Prince est incapable de composer autre chose que sa propre partition. Il veut s’affranchir, briser les chaines du nègre docile, renverser les diktats fascistes d’un pays ouvertement racial. « Dirty Mind » (littéralementpensées sales) est un chef d’œuvre car il outrepasse considérablement le premier plaisir immédiat à s’éblouir aux riffs folks évidents de « When U Were Mine », au funk salace de « Do It All Night », aux synthés buccaux de « Head » voire au rock incestueux de « Sister ». L’album est un brûlot politique, la première pierre d’une longue émancipation. Du retournement d’un système que l’Artiste, le plus grand Artiste de l’Histoire de la musique du XXe siècle, aura parfaitement réussi le long d’une exceptionnelle carrière de 40 années.
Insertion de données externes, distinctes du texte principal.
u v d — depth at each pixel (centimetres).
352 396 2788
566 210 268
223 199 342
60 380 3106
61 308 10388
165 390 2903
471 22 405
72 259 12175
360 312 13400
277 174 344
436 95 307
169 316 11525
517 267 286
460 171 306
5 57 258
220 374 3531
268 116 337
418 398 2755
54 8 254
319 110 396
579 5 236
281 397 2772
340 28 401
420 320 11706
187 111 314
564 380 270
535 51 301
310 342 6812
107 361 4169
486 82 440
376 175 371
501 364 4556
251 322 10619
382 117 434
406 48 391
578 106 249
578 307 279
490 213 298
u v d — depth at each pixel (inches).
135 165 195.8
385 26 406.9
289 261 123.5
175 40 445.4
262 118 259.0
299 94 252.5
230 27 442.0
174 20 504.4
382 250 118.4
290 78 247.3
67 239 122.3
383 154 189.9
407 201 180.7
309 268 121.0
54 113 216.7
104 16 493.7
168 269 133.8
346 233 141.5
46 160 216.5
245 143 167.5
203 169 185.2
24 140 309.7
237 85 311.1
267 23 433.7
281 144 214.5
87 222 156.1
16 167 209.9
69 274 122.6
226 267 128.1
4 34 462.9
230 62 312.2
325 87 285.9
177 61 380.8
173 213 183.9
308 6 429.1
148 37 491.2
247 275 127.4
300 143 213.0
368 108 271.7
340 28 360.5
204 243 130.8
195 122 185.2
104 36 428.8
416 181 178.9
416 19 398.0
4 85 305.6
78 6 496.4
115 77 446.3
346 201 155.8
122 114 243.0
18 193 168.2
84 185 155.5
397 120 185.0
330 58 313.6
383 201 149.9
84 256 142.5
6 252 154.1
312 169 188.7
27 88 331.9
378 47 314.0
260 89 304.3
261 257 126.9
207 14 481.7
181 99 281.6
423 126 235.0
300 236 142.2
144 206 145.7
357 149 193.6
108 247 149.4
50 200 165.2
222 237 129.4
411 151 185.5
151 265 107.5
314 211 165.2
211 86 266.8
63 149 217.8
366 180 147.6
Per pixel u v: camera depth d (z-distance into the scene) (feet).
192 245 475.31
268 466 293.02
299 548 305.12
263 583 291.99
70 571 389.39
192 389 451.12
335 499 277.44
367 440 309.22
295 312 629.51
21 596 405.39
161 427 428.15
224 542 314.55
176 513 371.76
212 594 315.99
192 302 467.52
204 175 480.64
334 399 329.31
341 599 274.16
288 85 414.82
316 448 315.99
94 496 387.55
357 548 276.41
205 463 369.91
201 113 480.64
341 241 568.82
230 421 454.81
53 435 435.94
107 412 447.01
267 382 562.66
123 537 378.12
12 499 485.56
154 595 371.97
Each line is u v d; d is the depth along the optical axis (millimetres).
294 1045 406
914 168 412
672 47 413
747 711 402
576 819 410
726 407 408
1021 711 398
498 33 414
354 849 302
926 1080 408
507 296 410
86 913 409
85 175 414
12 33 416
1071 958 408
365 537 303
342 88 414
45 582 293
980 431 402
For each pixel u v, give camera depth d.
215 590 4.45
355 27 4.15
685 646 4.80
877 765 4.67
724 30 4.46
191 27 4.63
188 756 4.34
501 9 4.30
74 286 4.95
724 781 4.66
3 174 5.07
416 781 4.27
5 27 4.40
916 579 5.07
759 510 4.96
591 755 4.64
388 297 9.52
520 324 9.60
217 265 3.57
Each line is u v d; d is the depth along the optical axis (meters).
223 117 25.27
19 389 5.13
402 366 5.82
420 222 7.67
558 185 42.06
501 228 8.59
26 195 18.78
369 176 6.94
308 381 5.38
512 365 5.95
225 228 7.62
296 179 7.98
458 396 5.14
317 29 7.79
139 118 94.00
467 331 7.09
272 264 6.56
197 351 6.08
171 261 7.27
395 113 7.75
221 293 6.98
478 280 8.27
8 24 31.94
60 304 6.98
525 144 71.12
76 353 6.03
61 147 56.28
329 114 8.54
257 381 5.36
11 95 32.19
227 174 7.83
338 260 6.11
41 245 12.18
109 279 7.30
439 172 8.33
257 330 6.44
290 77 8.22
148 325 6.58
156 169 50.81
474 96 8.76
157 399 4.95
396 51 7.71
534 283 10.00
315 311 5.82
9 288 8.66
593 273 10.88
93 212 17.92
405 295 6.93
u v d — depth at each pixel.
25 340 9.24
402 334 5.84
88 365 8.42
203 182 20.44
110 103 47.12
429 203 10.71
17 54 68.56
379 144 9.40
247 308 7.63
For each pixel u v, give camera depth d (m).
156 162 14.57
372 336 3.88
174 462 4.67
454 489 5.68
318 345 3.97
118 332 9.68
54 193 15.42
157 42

A l’heure des cris de révolte, du réveil des consciences, des meurtres de jeunes et moins jeunes hommes et femmes noires tombés sous les balles des forces de police sous l’œil impavide d’un Président en passe de réitérer son méfait en novembre prochain, réévaluer l’album « Dirty Mind » et se plonger avec conscience dans l’extraordinaire architecture musicale de Prince s’avèrent deux alternatives indispensables pour espérer croire encore à son prochain.
« Dirty Mind » distribué par Warner Music fête en ce mois d’octobre 2020 son 40eanniversaire.